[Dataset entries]
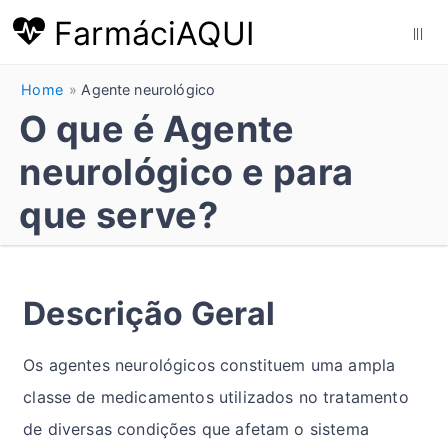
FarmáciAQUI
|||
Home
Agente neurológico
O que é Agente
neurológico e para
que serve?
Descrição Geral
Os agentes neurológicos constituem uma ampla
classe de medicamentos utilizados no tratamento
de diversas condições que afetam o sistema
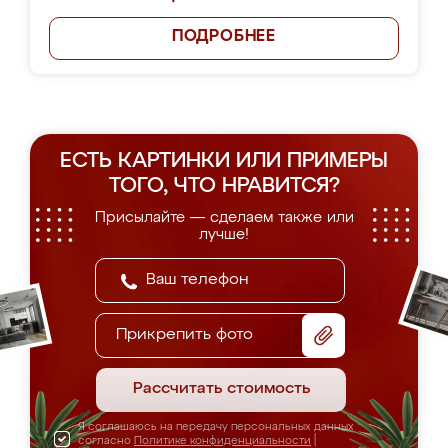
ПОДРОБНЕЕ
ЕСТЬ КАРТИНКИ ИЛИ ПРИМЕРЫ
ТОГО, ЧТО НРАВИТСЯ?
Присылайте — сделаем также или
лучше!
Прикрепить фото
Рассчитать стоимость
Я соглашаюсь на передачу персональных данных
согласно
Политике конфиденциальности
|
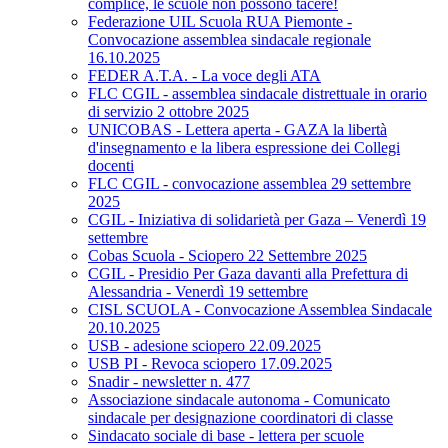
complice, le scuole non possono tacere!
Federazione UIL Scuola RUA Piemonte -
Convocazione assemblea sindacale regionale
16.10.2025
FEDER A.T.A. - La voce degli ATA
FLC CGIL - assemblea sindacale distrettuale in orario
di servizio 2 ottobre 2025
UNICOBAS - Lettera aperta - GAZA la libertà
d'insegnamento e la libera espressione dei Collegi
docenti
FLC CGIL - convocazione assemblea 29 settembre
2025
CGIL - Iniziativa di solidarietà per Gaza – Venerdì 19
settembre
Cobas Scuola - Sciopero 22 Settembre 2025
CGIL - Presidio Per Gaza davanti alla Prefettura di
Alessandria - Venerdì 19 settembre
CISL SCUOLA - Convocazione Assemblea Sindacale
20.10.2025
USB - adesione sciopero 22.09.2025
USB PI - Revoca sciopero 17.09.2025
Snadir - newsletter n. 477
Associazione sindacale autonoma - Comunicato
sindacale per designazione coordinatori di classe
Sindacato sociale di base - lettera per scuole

● Activity
Retype all of the lines above word for word, leaving out the pictures.

● Answer to this exercise
FarmáciAQUI
|||
Home
Agente neurológico
O que é Agente
neurológico e para
que serve?
Descrição Geral
Os agentes neurológicos constituem uma ampla
classe de medicamentos utilizados no tratamento
de diversas condições que afetam o sistema
ПОДРОБНЕЕ
ЕСТЬ КАРТИНКИ ИЛИ ПРИМЕРЫ
ТОГО, ЧТО НРАВИТСЯ?
Присылайте — сделаем также или
лучше!
Прикрепить фото
Рассчитать стоимость
Я соглашаюсь на передачу персональных данных
согласно
Политике конфиденциальности
|
complice, le scuole non possono tacere!
Federazione UIL Scuola RUA Piemonte -
Convocazione assemblea sindacale regionale
16.10.2025
FEDER A.T.A. - La voce degli ATA
FLC CGIL - assemblea sindacale distrettuale in orario
di servizio 2 ottobre 2025
UNICOBAS - Lettera aperta - GAZA la libertà
d'insegnamento e la libera espressione dei Collegi
docenti
FLC CGIL - convocazione assemblea 29 settembre
2025
CGIL - Iniziativa di solidarietà per Gaza – Venerdì 19
settembre
Cobas Scuola - Sciopero 22 Settembre 2025
CGIL - Presidio Per Gaza davanti alla Prefettura di
Alessandria - Venerdì 19 settembre
CISL SCUOLA - Convocazione Assemblea Sindacale
20.10.2025
USB - adesione sciopero 22.09.2025
USB PI - Revoca sciopero 17.09.2025
Snadir - newsletter n. 477
Associazione sindacale autonoma - Comunicato
sindacale per designazione coordinatori di classe
Sindacato sociale di base - lettera per scuole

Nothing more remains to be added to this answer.